» GIVEN PASSAGE:
A crisis in care planning

By David Lynes, CEO & Founder of Unique IQ

The stats around care providers’ ability to deliver essential care are pretty frightening at the moment. Over the last 12 months, we’ve seen home care organisations become less and less able to fulfil the growing need in society for their services:

  • In January 2022, a National Care Forum (NCF) survey reported that 66% of home care providers are turning away potential clients and 21% are having to hand back existing care packages.
  • In May 2022, ADASS’ ‘Waiting for Care’ report found a 43% annual rise in the number of home care hours that could not be delivered.
  • And in the Homecare Association’s annual workforce study from September 2022, 47% of home care providers surveyed reported that they were delivering less care than the same time last year.

The reason for all this? Primarily a shortage in care workers. Skills for Care’s annual workforce analysis found 165,000 vacancies in social care in 2021/22, a 55% increase in just one year. The vacancy rate in home care specifically is running at 13.8% – the highest rate ever recorded, according to the Homecare Association.

In a sector that was already finding it hard to recruit and retain people, pre-Brexit and pre-COVID, the situation has reached critical status during 2022. The Homecare Association’s member survey found that up to two thirds more care workers are leaving the sector than this time last year – citing pay/cost of living (67%), travel requirements/petrol costs (58%) and feeling burnt out, stressed or exhausted (52%).

It’s a pressure we’re seeing reflected in our community of caring customers, and not just those working within the confines of local authority contracts. Many have had to turn away work over the last 12 months as their local job markets became extremely competitive, with pay rates reaching £13-£15 per hour in some areas in order to attract and retain staff.

We’ve also seen a marked increase in the number of care organisations who are setting-up their care management system to cater for office staff covering care calls. This has particularly been the case for covering early morning, late night or weekend shifts which were already harder to allocate. There just simply aren’t the people to do it.

» ENTRIES PROVIDED:
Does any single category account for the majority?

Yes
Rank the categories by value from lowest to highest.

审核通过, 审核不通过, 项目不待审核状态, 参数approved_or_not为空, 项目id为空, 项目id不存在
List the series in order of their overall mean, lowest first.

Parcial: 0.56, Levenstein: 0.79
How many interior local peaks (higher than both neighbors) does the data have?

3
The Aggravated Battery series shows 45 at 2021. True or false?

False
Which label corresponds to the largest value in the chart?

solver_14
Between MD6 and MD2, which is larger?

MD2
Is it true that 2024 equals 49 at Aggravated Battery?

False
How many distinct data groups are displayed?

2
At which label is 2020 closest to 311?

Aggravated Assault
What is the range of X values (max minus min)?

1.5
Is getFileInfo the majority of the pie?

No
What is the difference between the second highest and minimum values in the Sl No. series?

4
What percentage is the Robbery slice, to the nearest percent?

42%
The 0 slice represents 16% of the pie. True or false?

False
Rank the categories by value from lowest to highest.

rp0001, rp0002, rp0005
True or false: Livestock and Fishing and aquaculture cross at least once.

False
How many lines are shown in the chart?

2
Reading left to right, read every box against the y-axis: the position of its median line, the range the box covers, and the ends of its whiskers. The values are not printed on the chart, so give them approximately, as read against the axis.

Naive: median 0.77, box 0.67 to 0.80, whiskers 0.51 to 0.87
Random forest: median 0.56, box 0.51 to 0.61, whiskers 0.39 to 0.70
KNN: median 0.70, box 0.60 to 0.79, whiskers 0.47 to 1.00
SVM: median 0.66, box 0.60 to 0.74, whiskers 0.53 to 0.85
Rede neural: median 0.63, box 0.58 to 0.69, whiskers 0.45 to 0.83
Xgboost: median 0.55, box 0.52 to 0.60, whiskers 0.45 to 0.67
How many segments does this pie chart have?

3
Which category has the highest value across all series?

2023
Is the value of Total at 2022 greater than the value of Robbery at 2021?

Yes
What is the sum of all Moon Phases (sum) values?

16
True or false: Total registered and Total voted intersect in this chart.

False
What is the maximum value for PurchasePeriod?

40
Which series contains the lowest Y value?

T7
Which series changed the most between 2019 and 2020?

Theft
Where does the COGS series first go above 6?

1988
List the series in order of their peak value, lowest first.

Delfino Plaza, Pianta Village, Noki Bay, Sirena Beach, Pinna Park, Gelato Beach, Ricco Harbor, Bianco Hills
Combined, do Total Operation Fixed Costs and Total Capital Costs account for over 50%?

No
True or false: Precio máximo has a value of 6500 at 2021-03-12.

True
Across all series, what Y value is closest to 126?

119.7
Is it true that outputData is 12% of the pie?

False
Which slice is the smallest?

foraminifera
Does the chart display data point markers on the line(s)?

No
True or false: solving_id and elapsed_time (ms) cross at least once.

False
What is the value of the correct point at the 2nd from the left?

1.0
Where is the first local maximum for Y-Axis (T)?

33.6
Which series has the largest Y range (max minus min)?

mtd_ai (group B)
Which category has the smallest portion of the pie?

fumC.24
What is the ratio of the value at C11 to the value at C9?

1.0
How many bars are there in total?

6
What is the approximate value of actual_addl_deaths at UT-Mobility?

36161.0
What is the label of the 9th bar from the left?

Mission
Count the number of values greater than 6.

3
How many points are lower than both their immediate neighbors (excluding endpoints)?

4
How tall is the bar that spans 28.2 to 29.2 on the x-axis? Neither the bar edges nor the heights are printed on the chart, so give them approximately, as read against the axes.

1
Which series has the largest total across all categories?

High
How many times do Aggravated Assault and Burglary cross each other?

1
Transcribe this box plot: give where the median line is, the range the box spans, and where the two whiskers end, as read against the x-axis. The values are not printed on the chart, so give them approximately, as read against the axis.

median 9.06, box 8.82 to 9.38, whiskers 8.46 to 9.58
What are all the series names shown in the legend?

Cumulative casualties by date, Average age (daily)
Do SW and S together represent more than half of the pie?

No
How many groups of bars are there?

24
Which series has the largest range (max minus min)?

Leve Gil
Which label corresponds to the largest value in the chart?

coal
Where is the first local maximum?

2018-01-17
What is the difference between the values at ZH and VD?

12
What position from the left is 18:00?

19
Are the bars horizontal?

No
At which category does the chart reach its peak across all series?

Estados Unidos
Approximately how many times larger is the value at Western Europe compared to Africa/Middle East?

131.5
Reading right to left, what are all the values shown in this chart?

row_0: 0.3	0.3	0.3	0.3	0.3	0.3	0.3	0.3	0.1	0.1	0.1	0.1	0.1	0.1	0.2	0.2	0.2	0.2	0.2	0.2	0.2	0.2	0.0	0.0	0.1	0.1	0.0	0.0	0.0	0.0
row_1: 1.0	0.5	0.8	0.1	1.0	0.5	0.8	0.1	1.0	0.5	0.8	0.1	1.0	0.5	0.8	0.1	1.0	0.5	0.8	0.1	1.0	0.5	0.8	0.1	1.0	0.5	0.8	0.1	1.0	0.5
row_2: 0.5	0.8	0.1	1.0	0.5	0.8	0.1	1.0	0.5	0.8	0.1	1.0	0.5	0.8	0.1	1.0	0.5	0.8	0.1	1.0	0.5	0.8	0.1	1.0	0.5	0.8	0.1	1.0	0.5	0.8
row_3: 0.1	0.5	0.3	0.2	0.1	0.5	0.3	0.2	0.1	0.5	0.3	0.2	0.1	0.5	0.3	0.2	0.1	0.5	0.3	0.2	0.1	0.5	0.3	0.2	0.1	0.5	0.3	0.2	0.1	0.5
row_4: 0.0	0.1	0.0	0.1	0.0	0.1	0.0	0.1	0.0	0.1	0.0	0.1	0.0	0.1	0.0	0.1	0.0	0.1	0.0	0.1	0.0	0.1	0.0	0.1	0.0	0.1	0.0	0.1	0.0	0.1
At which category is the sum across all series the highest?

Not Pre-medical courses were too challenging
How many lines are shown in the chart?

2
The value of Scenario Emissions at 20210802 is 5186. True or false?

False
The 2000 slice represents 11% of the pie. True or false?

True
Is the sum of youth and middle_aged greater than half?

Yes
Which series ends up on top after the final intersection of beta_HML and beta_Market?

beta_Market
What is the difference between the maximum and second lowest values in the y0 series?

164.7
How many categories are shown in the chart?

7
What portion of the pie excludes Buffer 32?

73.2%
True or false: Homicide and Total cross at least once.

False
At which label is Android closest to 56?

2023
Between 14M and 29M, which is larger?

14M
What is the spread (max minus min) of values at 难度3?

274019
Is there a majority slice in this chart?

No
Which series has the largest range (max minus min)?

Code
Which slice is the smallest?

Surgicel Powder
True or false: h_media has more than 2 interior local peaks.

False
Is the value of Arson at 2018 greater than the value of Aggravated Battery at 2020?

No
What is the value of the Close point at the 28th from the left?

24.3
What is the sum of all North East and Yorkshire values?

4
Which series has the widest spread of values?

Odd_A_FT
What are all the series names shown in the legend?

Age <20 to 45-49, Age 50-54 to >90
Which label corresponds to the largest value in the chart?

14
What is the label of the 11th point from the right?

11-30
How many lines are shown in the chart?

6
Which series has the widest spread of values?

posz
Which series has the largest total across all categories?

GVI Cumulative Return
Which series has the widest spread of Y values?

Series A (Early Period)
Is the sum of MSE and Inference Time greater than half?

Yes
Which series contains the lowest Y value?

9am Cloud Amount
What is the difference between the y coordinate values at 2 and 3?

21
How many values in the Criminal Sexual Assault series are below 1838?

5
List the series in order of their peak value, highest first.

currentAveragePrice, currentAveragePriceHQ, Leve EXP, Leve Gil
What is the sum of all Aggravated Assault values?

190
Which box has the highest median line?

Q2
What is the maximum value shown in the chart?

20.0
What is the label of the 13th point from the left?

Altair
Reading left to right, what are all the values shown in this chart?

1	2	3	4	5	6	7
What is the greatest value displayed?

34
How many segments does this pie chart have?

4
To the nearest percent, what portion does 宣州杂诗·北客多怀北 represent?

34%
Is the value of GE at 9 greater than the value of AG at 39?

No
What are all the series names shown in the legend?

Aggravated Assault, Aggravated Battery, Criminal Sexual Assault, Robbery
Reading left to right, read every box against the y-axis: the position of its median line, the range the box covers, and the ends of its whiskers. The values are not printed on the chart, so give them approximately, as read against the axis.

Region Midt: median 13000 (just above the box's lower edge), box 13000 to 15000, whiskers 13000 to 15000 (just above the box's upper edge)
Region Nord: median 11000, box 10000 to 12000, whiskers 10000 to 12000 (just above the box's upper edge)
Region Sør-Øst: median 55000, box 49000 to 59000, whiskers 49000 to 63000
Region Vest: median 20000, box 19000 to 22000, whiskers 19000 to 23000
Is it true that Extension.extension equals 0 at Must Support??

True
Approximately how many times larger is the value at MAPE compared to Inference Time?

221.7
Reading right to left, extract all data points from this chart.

» EXERCISE REQUIREMENTS:
A – From the care planning article, write out everything from "In a sector" down to "or exhausted (52%).".
B – According to the care planning article, why have many of the author's customers had to turn away work over the last 12 months?

» ANSWERS TO THE PROBLEMS:
A –
In a sector that was already finding it hard to recruit and retain people, pre-Brexit and pre-COVID, the situation has reached critical status during 2022. The Homecare Association’s member survey found that up to two thirds more care workers are leaving the sector than this time last year – citing pay/cost of living (67%), travel requirements/petrol costs (58%) and feeling burnt out, stressed or exhausted (52%).

B – Their local job markets became extremely competitive. In some areas, pay rates reached £13-£15 per hour to attract and keep staff.